Tropic of Cancer

by Henry Miller
Why Banned: Bad for Morality

Banning History:

Tropic of Cancer was written by Miller in the 1930’s, but would take thirty years (1934-1964) before it was consented for publication in the United States. Tropic of Cancer was only read in the states by those curious and brave enough to smuggle it in. Themes of pornography, obscenity, vulgarity and pure disgust pervade the novel making its initial admittance into the minds of American readers so difficult to condone by the officials of censorship. The United States government said the work was too explicit and challenged sexual morality.
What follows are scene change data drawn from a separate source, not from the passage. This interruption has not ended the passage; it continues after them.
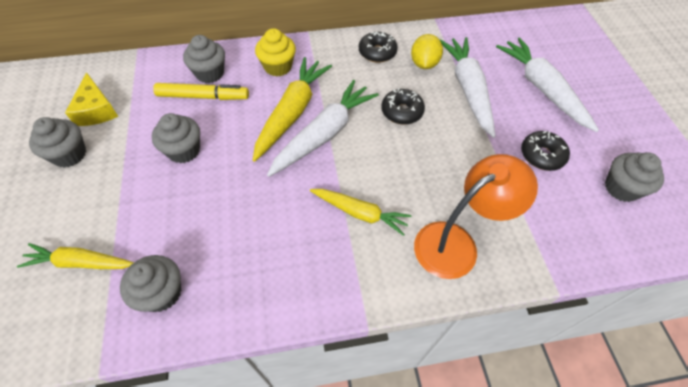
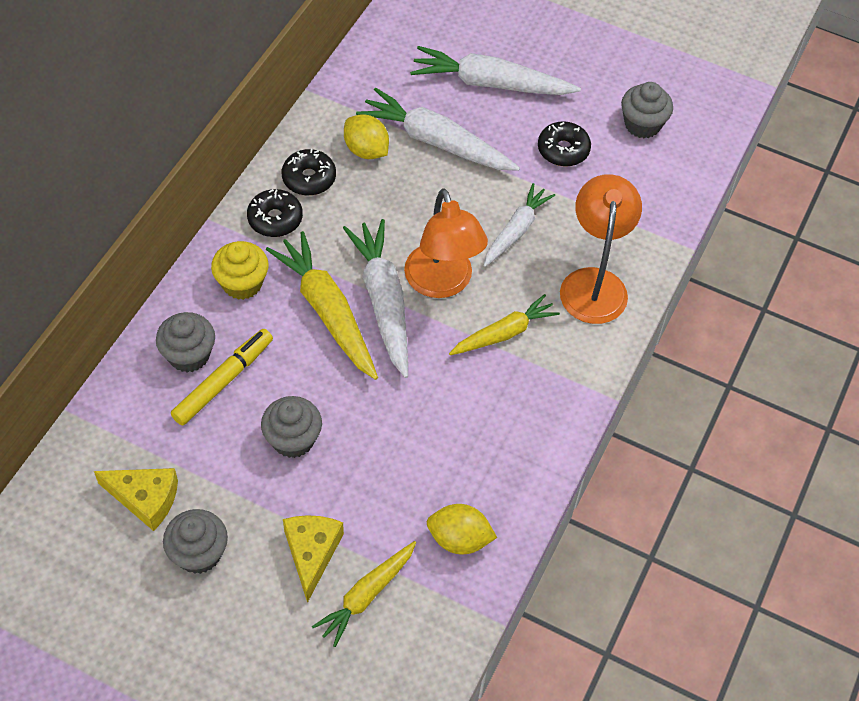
camera: 55 degrees left, 0 degrees up
grey cupcake [120,255,181,312] -> yellow lemon [427,504,497,554]
black donut [381,88,425,125] -> black donut moved to [247,189,303,237]
none -> yellow cheese [283,515,344,603]
none -> orange lamp [404,188,488,298]
none -> white carrot [484,183,555,267]

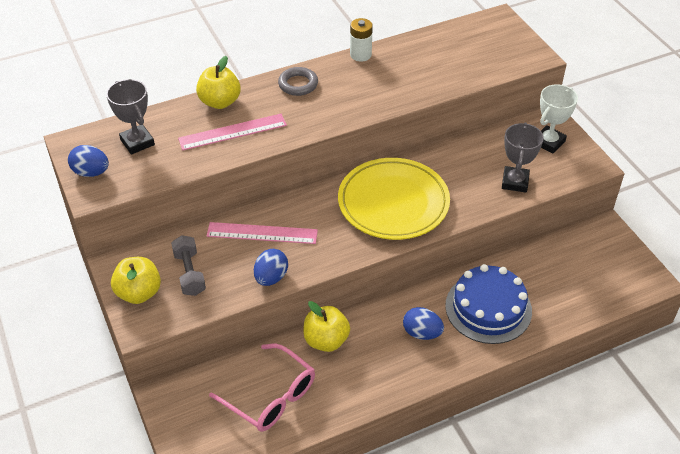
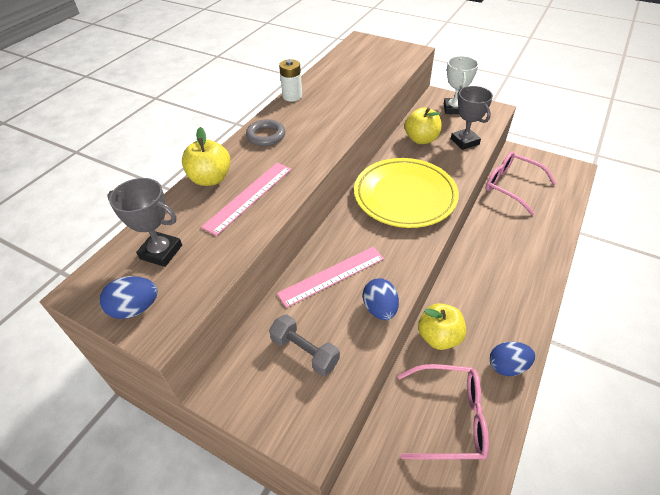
camera: 35 degrees left, 0 degrees up
yellow apple [111,257,161,304] -> yellow apple moved to [405,107,441,144]
blue egg [403,307,444,340] -> blue egg moved to [490,342,535,376]
blue cake [445,264,532,344] -> none
none -> pink glasses [486,151,557,215]

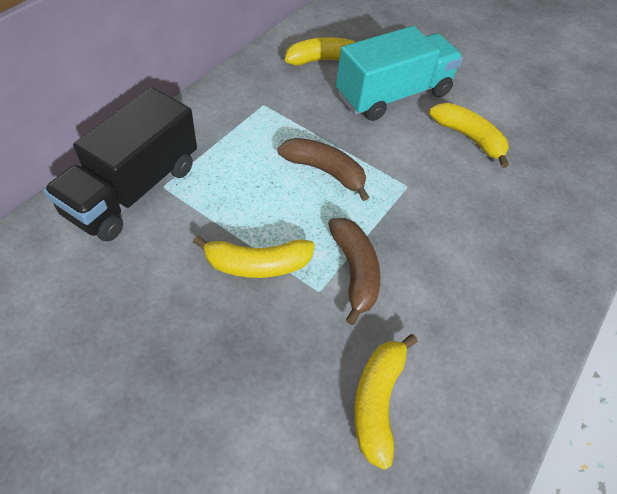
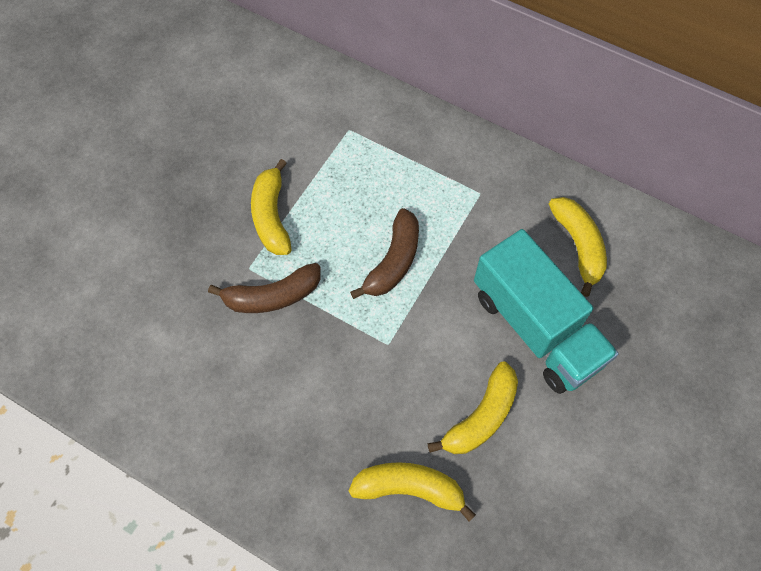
camera: 90 degrees right, 10 degrees up
black truck [43,87,197,242] -> none
yellow banana [354,334,418,470] -> yellow banana moved to [349,462,476,522]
Pennsylvania Supreme Court Justice Michael Musmanno put it this way, “Tropic of Cancer is not a book. It is a cesspool, an open sewer, a pit of putrefaction, a slimy gathering of all that is rotten in the debris of human depravity.” The government went even further to ban all of Miller’s works. The ban on Miller’s work was finally lifted by 1961, but obscenity laws and challenges still existed surrounding its distribution. In 1961, Chicago police threatened arrest to bookstores who sold Tropic of Cancer. The publisher Grove Press and American Civil Liberties Union challenged officials and filed a lawsuit against the illegal nature of interfering with the distribution of the novel. Finally in 1964 the U.S. Supreme Court declared Tropic of Cancer not obscene. It’s sale and distribution was now protected by the U.S. constitution.

Author Bio

Henry Valentine Miller was born 1891 in Yorkville, Manhattan to parents of Lutheran German descent. They moved later to the Williamsburg and then Bushwick neighborhoods of Brooklyn where he spent most of his youth. Miller was active in the Socialist Party of America. His quondam idol was the radical intellect Hubert Harrison whose auto-didactic, class consciousness and secular humanist perspectives laid a strong foundation for Miller rooted in free thought and self education. Miller attended the City College of New York for one semester, but prefered aforementioned roads to self-actualization. Along the way of his journey, he fought the mediocre life of poverty and supplemented his time with many mundane jobs. Miller did not start to write until his thirties-he struggled at first and did not come to meet full dedication to the form until he moved to Paris in 1930. Miller wrote to a friend soon after stating, “I start tomorrow on the Paris book: First person, uncensored, formless - fuck everything!” This approach to writing in the semi-autobiographical unrestrained matter was unprecedented. Miller was fascinated with art as well and painted watercolor in the vogue of surrealism that his writing reflected in a stream of consciousness motif. Miller balanced the cerebral with the physical, loved to ride his bicycle and took long walks with spurts of rigor and meditation. He had a genuine interest in people, would listen with a curious ear and attentive eye of which both had a soft spot for pleasure. Deemed by Karl Sharpiro as a Wisdom writer, producing works that lived between literature and scripture. And with this type of application there was a type of reverence in title; Ghandi with a penis.

Discussion Questions

How are women portrayed? Do they symbolize anything?
What does the title have to do with the content?
What is the point of this novel, is there one?
What does the narrator mean by inhuman? Why does he have respect for them?
In what way does the narrator’s sexual liberty relate to larger liberties?